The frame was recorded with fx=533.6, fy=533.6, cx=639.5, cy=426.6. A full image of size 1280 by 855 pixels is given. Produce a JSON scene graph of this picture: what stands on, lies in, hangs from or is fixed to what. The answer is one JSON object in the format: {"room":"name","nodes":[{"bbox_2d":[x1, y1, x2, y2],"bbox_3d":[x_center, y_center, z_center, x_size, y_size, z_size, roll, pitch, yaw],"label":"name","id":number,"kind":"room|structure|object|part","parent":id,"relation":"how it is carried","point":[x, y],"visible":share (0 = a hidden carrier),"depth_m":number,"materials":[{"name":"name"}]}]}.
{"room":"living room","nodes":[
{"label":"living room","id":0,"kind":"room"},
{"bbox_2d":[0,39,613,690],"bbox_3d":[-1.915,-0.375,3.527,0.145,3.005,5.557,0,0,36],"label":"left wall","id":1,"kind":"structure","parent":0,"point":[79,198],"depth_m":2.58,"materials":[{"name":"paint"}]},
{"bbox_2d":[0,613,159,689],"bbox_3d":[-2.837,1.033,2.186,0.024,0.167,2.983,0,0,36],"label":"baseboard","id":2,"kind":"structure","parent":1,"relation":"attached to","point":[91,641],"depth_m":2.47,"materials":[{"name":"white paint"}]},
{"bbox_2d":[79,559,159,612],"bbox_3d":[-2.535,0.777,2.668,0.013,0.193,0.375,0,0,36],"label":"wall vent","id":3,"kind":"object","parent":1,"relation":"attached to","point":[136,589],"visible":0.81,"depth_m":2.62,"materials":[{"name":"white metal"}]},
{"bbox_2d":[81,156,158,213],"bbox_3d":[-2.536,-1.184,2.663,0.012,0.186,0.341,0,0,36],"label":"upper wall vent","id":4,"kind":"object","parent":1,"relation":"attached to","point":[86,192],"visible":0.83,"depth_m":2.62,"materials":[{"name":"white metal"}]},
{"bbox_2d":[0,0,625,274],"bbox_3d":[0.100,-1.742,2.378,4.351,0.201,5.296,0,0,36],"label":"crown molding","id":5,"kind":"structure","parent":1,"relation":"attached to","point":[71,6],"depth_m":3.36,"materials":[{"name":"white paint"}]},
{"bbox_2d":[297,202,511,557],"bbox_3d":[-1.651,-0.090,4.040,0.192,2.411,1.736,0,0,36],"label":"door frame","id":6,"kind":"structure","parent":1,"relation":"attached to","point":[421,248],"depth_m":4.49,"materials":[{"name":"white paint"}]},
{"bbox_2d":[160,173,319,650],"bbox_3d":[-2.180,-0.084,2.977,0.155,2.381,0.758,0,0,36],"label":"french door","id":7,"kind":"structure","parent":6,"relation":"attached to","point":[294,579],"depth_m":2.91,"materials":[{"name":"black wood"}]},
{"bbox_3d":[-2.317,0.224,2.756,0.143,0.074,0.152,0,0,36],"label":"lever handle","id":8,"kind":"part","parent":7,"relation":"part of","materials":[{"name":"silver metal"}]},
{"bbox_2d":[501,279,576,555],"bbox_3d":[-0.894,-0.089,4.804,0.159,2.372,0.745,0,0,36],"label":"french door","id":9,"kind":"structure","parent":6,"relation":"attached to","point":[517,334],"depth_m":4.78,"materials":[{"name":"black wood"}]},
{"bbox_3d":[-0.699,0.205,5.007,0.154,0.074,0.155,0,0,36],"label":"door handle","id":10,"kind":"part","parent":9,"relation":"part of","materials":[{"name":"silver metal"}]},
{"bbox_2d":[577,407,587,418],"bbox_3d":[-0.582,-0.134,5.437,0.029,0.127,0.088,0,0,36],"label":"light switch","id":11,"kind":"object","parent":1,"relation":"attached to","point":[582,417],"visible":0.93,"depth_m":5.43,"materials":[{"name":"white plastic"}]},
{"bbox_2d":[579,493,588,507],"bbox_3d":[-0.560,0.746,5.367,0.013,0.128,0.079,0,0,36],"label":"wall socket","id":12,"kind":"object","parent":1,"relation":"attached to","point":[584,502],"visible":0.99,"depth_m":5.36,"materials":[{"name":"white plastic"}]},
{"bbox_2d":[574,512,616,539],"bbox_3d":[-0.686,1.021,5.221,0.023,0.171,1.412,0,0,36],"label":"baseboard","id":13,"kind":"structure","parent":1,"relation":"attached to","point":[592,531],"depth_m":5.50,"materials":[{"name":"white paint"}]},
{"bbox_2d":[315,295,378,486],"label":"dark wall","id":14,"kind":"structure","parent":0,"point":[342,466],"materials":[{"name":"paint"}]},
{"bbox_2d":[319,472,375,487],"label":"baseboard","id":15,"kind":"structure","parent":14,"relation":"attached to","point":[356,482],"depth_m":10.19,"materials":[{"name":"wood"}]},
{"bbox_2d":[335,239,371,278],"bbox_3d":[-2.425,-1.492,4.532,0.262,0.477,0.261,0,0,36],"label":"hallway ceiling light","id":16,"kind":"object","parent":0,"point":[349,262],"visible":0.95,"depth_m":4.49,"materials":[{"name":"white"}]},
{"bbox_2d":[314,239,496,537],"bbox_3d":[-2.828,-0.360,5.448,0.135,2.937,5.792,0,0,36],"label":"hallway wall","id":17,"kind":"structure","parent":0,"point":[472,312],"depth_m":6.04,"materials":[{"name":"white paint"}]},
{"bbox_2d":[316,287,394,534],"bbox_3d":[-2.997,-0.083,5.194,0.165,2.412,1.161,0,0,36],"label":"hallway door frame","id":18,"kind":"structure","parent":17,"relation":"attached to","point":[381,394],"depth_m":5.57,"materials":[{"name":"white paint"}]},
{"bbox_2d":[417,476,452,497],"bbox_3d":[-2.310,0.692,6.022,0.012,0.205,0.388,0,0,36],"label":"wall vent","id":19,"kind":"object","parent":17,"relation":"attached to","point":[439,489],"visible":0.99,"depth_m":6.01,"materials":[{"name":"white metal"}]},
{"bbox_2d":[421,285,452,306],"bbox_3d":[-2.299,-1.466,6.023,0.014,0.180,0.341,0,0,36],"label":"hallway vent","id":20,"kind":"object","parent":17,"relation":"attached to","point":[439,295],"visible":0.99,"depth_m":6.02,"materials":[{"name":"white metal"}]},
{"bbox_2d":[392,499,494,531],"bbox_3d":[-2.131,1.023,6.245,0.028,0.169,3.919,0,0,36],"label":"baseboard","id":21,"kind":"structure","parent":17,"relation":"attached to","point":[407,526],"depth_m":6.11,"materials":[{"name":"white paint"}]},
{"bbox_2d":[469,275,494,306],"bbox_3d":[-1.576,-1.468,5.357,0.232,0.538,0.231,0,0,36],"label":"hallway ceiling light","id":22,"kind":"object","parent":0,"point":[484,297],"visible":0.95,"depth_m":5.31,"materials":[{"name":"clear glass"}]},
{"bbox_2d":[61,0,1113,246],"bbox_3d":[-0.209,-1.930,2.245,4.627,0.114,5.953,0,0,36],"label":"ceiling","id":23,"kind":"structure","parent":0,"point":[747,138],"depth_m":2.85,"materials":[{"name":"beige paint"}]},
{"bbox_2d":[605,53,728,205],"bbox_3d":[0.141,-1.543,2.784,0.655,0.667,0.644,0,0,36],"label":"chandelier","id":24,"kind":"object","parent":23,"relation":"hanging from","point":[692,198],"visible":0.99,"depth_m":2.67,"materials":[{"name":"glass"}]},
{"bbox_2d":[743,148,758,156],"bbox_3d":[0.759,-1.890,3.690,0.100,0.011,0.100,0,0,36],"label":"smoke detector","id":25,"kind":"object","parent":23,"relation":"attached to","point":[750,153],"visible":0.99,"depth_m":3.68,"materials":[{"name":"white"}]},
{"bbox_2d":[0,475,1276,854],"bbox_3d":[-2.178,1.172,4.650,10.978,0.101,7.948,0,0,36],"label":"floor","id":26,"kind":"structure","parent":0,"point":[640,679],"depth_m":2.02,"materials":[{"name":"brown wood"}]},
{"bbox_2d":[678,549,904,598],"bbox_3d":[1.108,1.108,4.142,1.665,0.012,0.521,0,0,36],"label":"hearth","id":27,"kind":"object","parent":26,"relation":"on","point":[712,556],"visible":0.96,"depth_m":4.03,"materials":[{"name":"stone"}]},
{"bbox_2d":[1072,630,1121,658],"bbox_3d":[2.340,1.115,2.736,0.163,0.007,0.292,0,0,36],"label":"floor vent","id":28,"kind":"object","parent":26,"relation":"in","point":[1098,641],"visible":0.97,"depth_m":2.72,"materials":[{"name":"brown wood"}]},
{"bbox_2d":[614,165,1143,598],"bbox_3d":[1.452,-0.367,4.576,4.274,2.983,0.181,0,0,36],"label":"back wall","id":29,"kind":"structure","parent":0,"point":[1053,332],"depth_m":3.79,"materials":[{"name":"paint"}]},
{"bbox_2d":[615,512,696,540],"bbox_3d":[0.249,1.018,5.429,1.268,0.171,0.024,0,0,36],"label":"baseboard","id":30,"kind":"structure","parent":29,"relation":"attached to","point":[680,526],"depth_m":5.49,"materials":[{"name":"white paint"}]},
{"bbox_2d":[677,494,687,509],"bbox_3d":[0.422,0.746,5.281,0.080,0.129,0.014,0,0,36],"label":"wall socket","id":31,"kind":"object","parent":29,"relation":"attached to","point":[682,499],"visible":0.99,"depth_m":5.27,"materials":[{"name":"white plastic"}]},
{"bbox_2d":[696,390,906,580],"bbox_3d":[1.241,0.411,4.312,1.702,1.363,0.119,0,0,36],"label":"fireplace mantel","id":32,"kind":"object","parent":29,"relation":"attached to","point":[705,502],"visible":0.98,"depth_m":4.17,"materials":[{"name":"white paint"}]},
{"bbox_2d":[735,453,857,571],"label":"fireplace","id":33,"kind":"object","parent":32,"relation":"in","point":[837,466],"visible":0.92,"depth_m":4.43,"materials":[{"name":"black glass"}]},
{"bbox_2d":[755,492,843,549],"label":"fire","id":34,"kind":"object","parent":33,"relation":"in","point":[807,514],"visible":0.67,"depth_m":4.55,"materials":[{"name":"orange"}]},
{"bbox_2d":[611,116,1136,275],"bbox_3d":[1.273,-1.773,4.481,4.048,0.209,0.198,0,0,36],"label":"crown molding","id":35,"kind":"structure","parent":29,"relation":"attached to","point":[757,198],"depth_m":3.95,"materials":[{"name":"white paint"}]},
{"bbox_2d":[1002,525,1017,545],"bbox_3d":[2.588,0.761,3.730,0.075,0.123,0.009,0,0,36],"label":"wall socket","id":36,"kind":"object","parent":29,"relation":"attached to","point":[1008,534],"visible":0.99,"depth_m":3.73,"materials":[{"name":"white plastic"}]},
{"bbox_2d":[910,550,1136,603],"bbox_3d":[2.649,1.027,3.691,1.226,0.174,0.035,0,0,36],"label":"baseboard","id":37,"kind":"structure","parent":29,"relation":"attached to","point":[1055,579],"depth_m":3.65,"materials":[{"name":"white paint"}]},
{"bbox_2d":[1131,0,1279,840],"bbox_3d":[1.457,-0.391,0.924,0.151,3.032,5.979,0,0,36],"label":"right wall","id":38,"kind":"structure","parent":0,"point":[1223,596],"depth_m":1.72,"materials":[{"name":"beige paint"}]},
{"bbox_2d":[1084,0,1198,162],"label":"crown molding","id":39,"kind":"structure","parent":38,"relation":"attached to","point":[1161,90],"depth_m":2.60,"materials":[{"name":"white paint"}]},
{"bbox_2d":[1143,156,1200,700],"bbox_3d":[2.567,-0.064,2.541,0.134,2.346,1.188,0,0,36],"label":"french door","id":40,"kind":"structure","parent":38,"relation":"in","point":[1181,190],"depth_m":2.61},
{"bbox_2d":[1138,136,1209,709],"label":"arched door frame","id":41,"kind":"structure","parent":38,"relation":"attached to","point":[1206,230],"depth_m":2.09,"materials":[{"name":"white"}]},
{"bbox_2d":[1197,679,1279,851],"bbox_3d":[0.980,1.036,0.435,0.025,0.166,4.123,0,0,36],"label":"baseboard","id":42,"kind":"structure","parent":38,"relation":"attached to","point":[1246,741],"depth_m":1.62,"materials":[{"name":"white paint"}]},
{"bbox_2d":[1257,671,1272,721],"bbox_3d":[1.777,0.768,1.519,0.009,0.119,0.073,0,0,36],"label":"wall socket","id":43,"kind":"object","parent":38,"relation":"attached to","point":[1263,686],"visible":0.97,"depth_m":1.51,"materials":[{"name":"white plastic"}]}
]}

**What needs to be done:** How many lines in the listing above contain "light"? Answer with the number alone.

**Answer space:** 3